I wanted a generic pagination function for a GraphQL API, but the generated types wouldn't let me write one. I was using ariadne-codegen to generate typed Python stubs from a GraphQL schema — the types are correct, but you can't fully control their shape.

Each endpoint returned a discriminated union — a type that could be one of several unrelated types. For one endpoint, that looked like this:

type EndpointAResult = EndpointASuccessItems | EndpointAAuthorizationError | EndpointANotFoundError

@dataclass
class EndpointASuccessItems:
    items: list[EndpointASuccessType]
    page_info: EndpointAPageInfo

The challenge was that each error type was a distinct class with no common base class. Without a shared parent, there's no obvious way to write an isinstance check in a generic function that a type checker can use to narrow the type.

This is the problem structural subtyping solves. Since Python 3.8, Protocols let you define a type by what it has, not what it inherits from. For me, having spent most time writing Go, this is a familiar concept very much akin to interfaces.

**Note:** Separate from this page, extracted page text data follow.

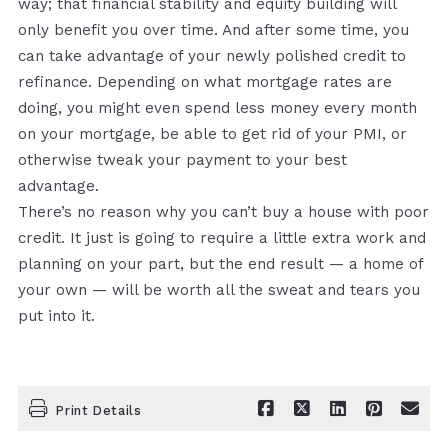
way; that financial stability and equity building will
only benefit you over time. And after some time, you
can take advantage of your newly polished credit to
refinance. Depending on what mortgage rates are
doing, you might even spend less money every month
on your mortgage, be able to get rid of your PMI, or
otherwise tweak your payment to your best
advantage.
There’s no reason why you can’t buy a house with poor
credit. It just is going to require a little extra work and
planning on your part, but the end result — a home of
your own — will be worth all the sweat and tears you
put into it.
Print Details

All the generated error types shared the same fields, but had no common parent:

@dataclass
class EndpointAAuthorizationError:
    error_code: str
    error_message: str

And similarly, every paged response had the same pagination structure:

@dataclass
class EndpointAPageInfo:
    has_next_page: bool
    end_cursor: str | None

So I defined Protocols that captured these shared shapes:

@runtime_checkable
class ErrorResponse(Protocol):
    @property
    def error_code(self) -> str: ...
    @property
    def error_message(self) -> str: ...

class PageInfo(Protocol):
    @property
    def has_next_page(self) -> bool: ...
    @property
    def end_cursor(self) -> str | None: ...

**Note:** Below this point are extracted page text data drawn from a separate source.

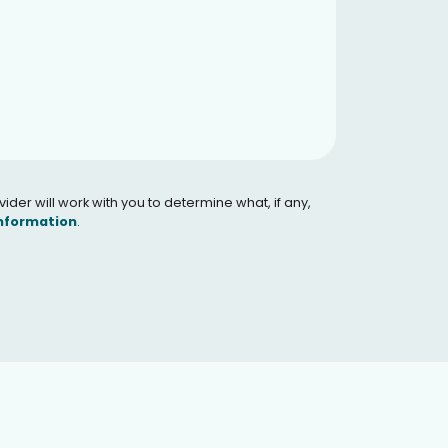
er will work with you to determine what, if any,
Information
.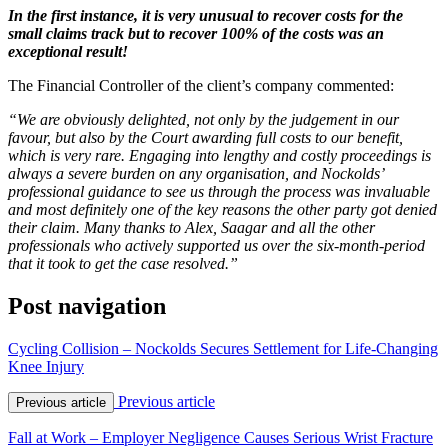
In the first instance, it is very unusual to recover costs for the
small claims track but to recover 100% of the costs was an
exceptional result!
The Financial Controller of the client’s company commented:
“We are obviously delighted, not only by the judgement in our
favour, but also by the Court awarding full costs to our benefit,
which is very rare. Engaging into lengthy and costly proceedings is
always a severe burden on any organisation, and Nockolds’
professional guidance to see us through the process was invaluable
and most definitely one of the key reasons the other party got denied
their claim. Many thanks to Alex, Saagar and all the other
professionals who actively supported us over the six-month-period
that it took to get the case resolved.”
Post navigation
Cycling Collision – Nockolds Secures Settlement for Life-Changing
Knee Injury
Previous article
Previous article
Fall at Work – Employer Negligence Causes Serious Wrist Fracture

class PagedResult[T](Protocol):
    @property
    def page_info(self) -> PageInfo: ...
    @property
    def items(self) -> list[T]: ...

By default, Protocols are a purely static concept — your type checker understands them, but isinstance doesn't. Adding @runtime_checkable lets you use isinstance(result, ErrorResponse) at runtime, which is what makes narrowing possible.

With those Protocols in place, the generic pagination function is now possible:

_DEFAULT_PAGE_SIZE = 100

def paginate[T](
    fetch: Callable[[int, str | None], PagedResult[T] | ErrorResponse],
    page_size: int = _DEFAULT_PAGE_SIZE,
) -> Iterator[T]:
    after: str | None = None
    while True:
        result = fetch(page_size, after)
        if isinstance(result, ErrorResponse):
            raise APIError(f"Query failed [{result.error_code}]: {result.error_message}")
        yield from result.items
        if not result.page_info.has_next_page:
            break
        after = result.page_info.end_cursor

This handles pagination for any endpoint whose response matches the Protocol and the type checker correctly narrows result to PagedResult[T] after the isinstance check. Aside from being a useful static safety check, it also gives us useful autocompletion in our editor.

Calling it is straightforward:

for item in paginate(lambda first, after: client.get_items(first=first, after=after)):
    print(item)

Python's type system still has gaps that are hard to ignore if you've spent time with TypeScript. Protocols are a potentially underused feature. Any time you're working with codegen output, third-party libraries, or multiple classes that happen to share a structure, Protocols let you write generic, type-safe code without reaching for inheritance or wrapper classes.